── LISTED ENTRIES ──

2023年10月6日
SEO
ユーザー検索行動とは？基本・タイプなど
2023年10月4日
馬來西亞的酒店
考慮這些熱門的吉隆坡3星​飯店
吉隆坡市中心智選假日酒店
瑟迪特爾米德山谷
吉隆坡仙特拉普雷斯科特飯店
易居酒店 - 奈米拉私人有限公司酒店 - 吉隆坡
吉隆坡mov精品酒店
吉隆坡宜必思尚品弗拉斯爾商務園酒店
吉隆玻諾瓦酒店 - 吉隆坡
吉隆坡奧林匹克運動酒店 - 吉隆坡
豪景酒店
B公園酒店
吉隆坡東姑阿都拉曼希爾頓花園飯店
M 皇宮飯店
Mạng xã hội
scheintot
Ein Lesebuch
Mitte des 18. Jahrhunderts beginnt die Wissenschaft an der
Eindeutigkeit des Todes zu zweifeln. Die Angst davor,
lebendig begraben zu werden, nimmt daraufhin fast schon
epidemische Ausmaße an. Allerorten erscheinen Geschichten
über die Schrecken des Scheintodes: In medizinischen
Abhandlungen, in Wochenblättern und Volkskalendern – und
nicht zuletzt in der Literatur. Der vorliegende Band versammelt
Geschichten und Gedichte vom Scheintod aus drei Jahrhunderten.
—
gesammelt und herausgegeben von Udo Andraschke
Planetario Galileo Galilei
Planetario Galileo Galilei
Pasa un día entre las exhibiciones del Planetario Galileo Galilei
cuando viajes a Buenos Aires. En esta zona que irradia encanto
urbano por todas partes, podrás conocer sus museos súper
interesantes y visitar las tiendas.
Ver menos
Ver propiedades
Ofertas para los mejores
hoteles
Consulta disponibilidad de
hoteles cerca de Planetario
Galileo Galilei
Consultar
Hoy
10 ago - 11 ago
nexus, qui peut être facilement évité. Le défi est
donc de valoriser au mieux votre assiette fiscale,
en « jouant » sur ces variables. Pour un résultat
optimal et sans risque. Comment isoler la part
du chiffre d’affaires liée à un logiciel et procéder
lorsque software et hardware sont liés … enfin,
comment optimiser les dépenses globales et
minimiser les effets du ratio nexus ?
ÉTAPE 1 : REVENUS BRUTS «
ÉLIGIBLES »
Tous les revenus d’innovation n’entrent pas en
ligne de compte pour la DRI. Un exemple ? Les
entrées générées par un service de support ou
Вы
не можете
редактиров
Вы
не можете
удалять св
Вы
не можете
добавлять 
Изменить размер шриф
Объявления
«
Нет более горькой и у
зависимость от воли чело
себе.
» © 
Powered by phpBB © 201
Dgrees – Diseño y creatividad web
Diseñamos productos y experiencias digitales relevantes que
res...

───

▶ _ACTION ITEM_
Repeat all of the records above exactly as they appear.

▶ _WRITTEN ANSWER_
2023年10月6日
SEO
ユーザー検索行動とは？基本・タイプなど
2023年10月4日
馬來西亞的酒店
考慮這些熱門的吉隆坡3星​飯店
吉隆坡市中心智選假日酒店
瑟迪特爾米德山谷
吉隆坡仙特拉普雷斯科特飯店
易居酒店 - 奈米拉私人有限公司酒店 - 吉隆坡
吉隆坡mov精品酒店
吉隆坡宜必思尚品弗拉斯爾商務園酒店
吉隆玻諾瓦酒店 - 吉隆坡
吉隆坡奧林匹克運動酒店 - 吉隆坡
豪景酒店
B公園酒店
吉隆坡東姑阿都拉曼希爾頓花園飯店
M 皇宮飯店
Mạng xã hội
scheintot
Ein Lesebuch
Mitte des 18. Jahrhunderts beginnt die Wissenschaft an der
Eindeutigkeit des Todes zu zweifeln. Die Angst davor,
lebendig begraben zu werden, nimmt daraufhin fast schon
epidemische Ausmaße an. Allerorten erscheinen Geschichten
über die Schrecken des Scheintodes: In medizinischen
Abhandlungen, in Wochenblättern und Volkskalendern – und
nicht zuletzt in der Literatur. Der vorliegende Band versammelt
Geschichten und Gedichte vom Scheintod aus drei Jahrhunderten.
—
gesammelt und herausgegeben von Udo Andraschke
Planetario Galileo Galilei
Planetario Galileo Galilei
Pasa un día entre las exhibiciones del Planetario Galileo Galilei
cuando viajes a Buenos Aires. En esta zona que irradia encanto
urbano por todas partes, podrás conocer sus museos súper
interesantes y visitar las tiendas.
Ver menos
Ver propiedades
Ofertas para los mejores
hoteles
Consulta disponibilidad de
hoteles cerca de Planetario
Galileo Galilei
Consultar
Hoy
10 ago - 11 ago
nexus, qui peut être facilement évité. Le défi est
donc de valoriser au mieux votre assiette fiscale,
en « jouant » sur ces variables. Pour un résultat
optimal et sans risque. Comment isoler la part
du chiffre d’affaires liée à un logiciel et procéder
lorsque software et hardware sont liés … enfin,
comment optimiser les dépenses globales et
minimiser les effets du ratio nexus ?
ÉTAPE 1 : REVENUS BRUTS «
ÉLIGIBLES »
Tous les revenus d’innovation n’entrent pas en
ligne de compte pour la DRI. Un exemple ? Les
entrées générées par un service de support ou
Вы
не можете
редактиров
Вы
не можете
удалять св
Вы
не можете
добавлять 
Изменить размер шриф
Объявления
«
Нет более горькой и у
зависимость от воли чело
себе.
» © 
Powered by phpBB © 201
Dgrees – Diseño y creatividad web
Diseñamos productos y experiencias digitales relevantes que
res...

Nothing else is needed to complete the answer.